Definition of a Utility Matrix
108. What is a Utility Matrix? (2 marks — 3 points)
A matrix representing users (rows) vs items (columns).
Each cell shows a user’s rating for an item (explicit or implicit).
Sparse for large systems; used as input for collaborative filtering.
Understanding Betweenness
109. What do you understand by Betweenness? (2 marks — 3 points)
A graph metric measuring how often a node or edge lies on the shortest paths between other nodes.
High betweenness → node or edge is critical for network connectivity.
Useful for detecting influencers or critical links in social networks.
Why Use Clustering Techniques?
110. Why do we use clustering techniques? (2 marks — 4 points)
To group similar data points automatically.
Reduce complexity for analysis.
Discover hidden patterns.
Useful in recommendation, marketing segmentation, and anomaly detection.

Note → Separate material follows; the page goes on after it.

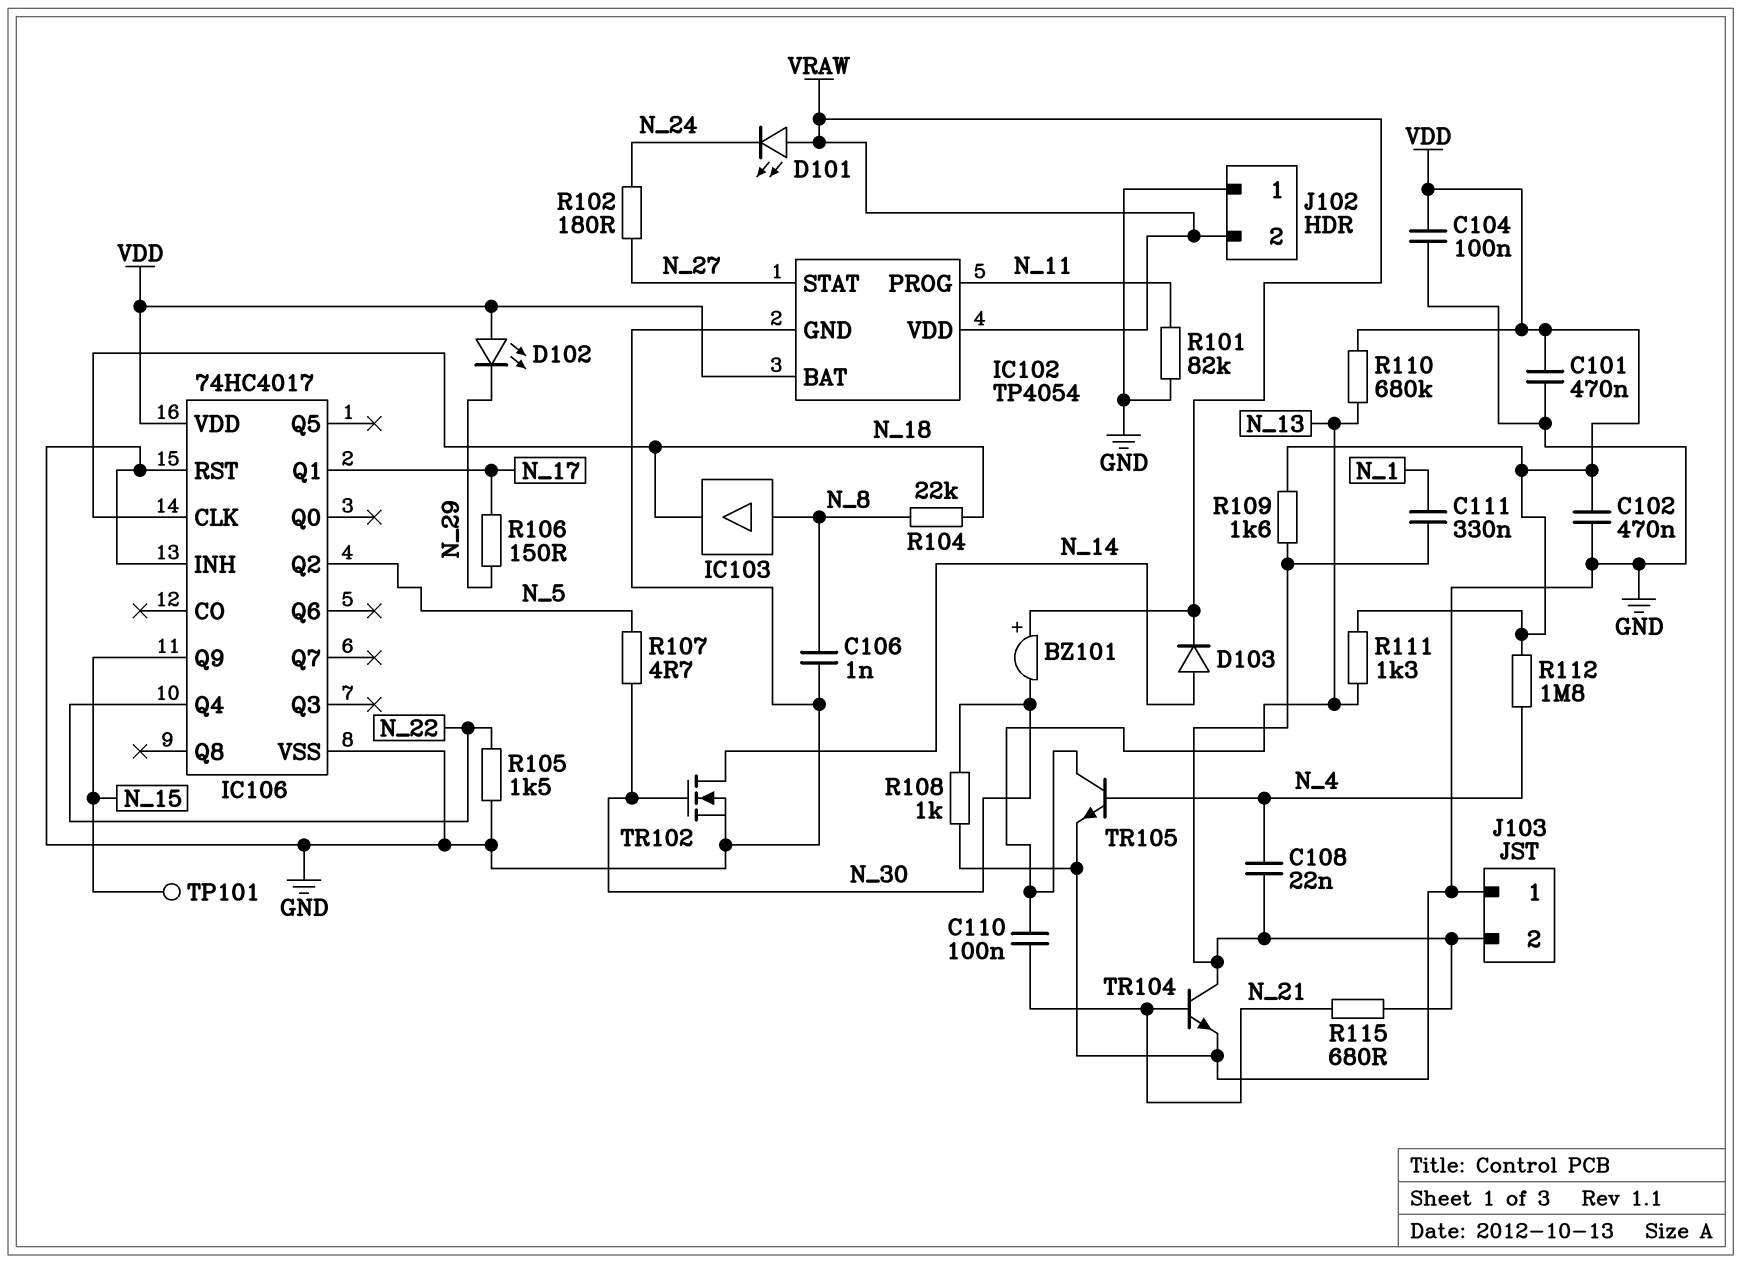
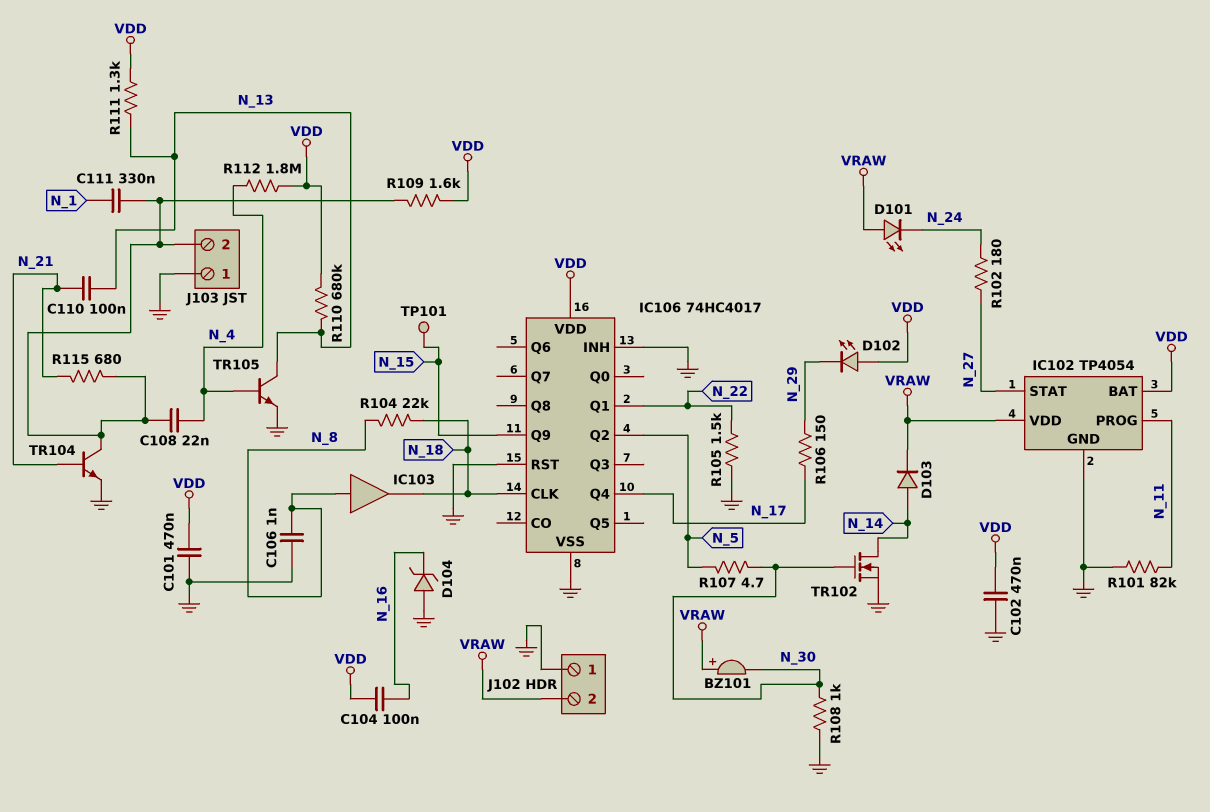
C104: 100nF (GND, VDD) -> 100nF (N_16, VDD)
D104: none -> zener (A GND, K N_16)
IC106 pin Q1: N_17 -> N_22
IC106 pin Q4: N_22 -> N_17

Rounding Data in a Utility Matrix
111. Rounding the Data in Utility Matrix (2 marks — 3 points)
Convert continuous or predicted ratings into discrete values.
Example: 3.6 → 4 stars.
Helps simplify predictions and decision-making for recommendations.
Cosine Similarity & Sentence Distance
119. Cosine Similarity & Cosine Distance of sentences (2 marks — 4 points)
Sentences:
S1: “AI is our friend and it has been friendly”
S2: “AI and humans have always been friendly”
Steps:
Convert to vectors using word counts (bag of words).
Compute the dot product and norms.
Cosine similarity ≈ 0.547 (approximate example).
Cosine distance = 1 − similarity ≈ 0.453.